### PASSAGE SHOWN
^^^^

James Poulos does offer a wistfully Benedictine closer ("It's going to take a long time to untangle the psychosexual web this culture's woven. Maybe forever") but defends the principle of "marvelous fresh fecundity and youthful radiance" in representational art, which is inevitably reduced in our corrupting times to "the erotic appeal of a giant confection. In an earlier era, this picture would in fact be a painting of a nameless young girl, and it would be a work of art. In this era, it's a brick in a long, high wall." So maybe the real problem is mass production -- in a nobler time, we had to wait for geniuses to laboriously hand-paint our softcore porn, and it was shown in galleries where jacking off was frowned upon. Supply and demand being what it is, the Masters wouldn't have bothered with Miley, who is "not particularly gorgeous," and the Cyruses would have been content with a simple, rustic existence, with Dad appearing in Passion Plays and singing with his daughter in the church choir. I wonder that Poulos chooses to contribute to the degrading march of technology by writing online; doesn't he realize that every new reader he brings to this fetid trough will be degraded beyond redemption? The more the merrier, I say, but he should consider switching to illuminated manuscripts.
Ross Douthat figures the Cyruses have it macked: because "the Cyruses are stage-managing this whole 'controversy,'" they probably have "enough worldliness and self-awareness to navigate Miley's adolescence without letting the celebrity machine grind her down into Britney Redux." He saves his tears for "the weak and the damaged and the dumb" who suffer in the maw of the machine. Well, that's capitalism, comrade -- most of us writers are likewise too weak and damaged and dumb to score a prestigious gig (like an Atlantic blog), and will wear away our souls scribbling unprofitably, maddened by the prospect of fame, pathetic victims of the opinionating machine. Weep for us!

^^^^

### DATA EXCERPT

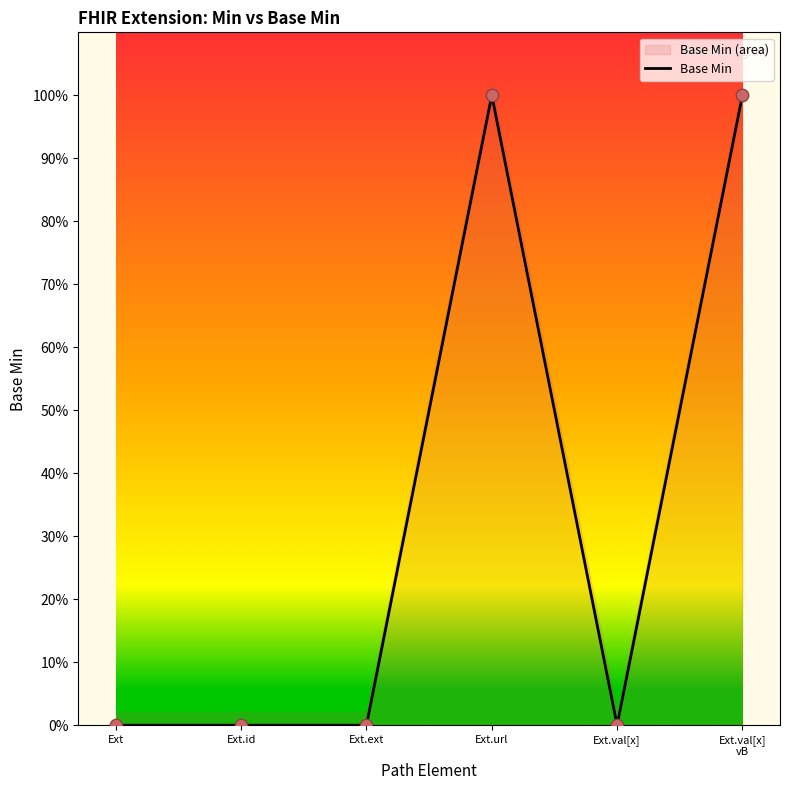

Between Ext.val[x] and Ext.url, which is larger?

Ext.url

^^^^

### YOUR GOAL
List every phrase or passage that the commentary on the Miley Cyrus controversy quotes from James Poulos. The listing above is separate material, unrelated to the commentary on the Miley Cyrus controversy.

### RESULT BELOW
- "It's going to take a long time to untangle the psychosexual web this culture's woven. Maybe forever"
- "marvelous fresh fecundity and youthful radiance"
- "the erotic appeal of a giant confection. In an earlier era, this picture would in fact be a painting of a nameless young girl, and it would be a work of art. In this era, it's a brick in a long, high wall."
- "not particularly gorgeous"